My comment above is because I have been in this situation and hate giving lists so instead I drop hints to try and divert to gifts they will love .

MammaWeasel · 25/11/2022 14:30

I remember being given a plastic toy telephone as a present when it at least 10. I was gutted. Mum's "look" quickly reminded me of my manners, and I said, "thank you" and we quietly donated it to an appeal.

If you can't talk to your mum, I would quietly pass the gifts on after having said thank you. No biggie.

florentina1 · 25/11/2022 14:37

Lidl have started collecting new toys for local children. I would put them in there collection box at the store.

Needmorelego · 25/11/2022 14:46

As I said upthread you just need to be blunt with her.
Otherwise on your child's 21st Birthday or Wedding Day and they are slightly tipsy and they come out with " Hey Nan, do you remember those terrible presents you gave us as kids. We always laughed cos they were do babyish. Mum gave them all to the charity shop" and your mum says..."What? Why didn't you tell me? I thought you liked them. No one ever said".

hulahoopqueen · 25/11/2022 14:48

This reminds me a lot of my MIL, she is different in that she tries hard but misses the mark a lot of the time bless her!
She was very upset when we suggested that DC would love a special trip out with her for the day, to the beach to play mini golf for example, and told us DC would feel unloved if she didn't give them anything to unwrap!
DSS solved this beautifully when he was 4, he opened a set of Peppa Pig books (he has never liked them), he went and hugged her and said "thank you nanny but this is rubbish, I like fireman Sam". I wanted to die but the next year she asked for a list! I would honestly gently suggest along the lines of @Ljc1985 's post

AriettyHomily · 25/11/2022 14:56

Stick them in Vinted and buy something relevant or just donate.

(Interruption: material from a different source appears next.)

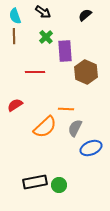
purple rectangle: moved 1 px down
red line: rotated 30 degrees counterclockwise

My mil has form for this.

mathanxiety · 25/11/2022 15:05

SpinningFloppa · 25/11/2022 14:16

And I asked what others do whose relAtives send their children things they don’t like, how do you handle that, the people commenting I guess have never been in this situation as sending a Christmas list to someone that hasn’t asked is pretty cheeky, so please only comment if you have had this situation and what you said to the person, I’m happy for her not to buy at all just thinking of how best to word it.

Relatives who are more distant than my own mother - suck it up, donate toys or clothes to the thrift shop.

My own mother - I would tell her honestly. She's not a random relative. Plus she and I have sturdy boundaries; she is in charge of maintaining her own equilibrium and I don't try to take on that role.

I am a bit concerned that you are pussy footing around your mother here. You're afraid of her for some reason, or you have shouldered the burden of maintaining a harmonious relationship with her.

You do not want to rock the boat. Why?

MarthaJonesPhone · 25/11/2022 15:09

Maybe ask for book tokens, explain to your mum that you really want to encourage their reading yada yada. At least then the kids can get something they like.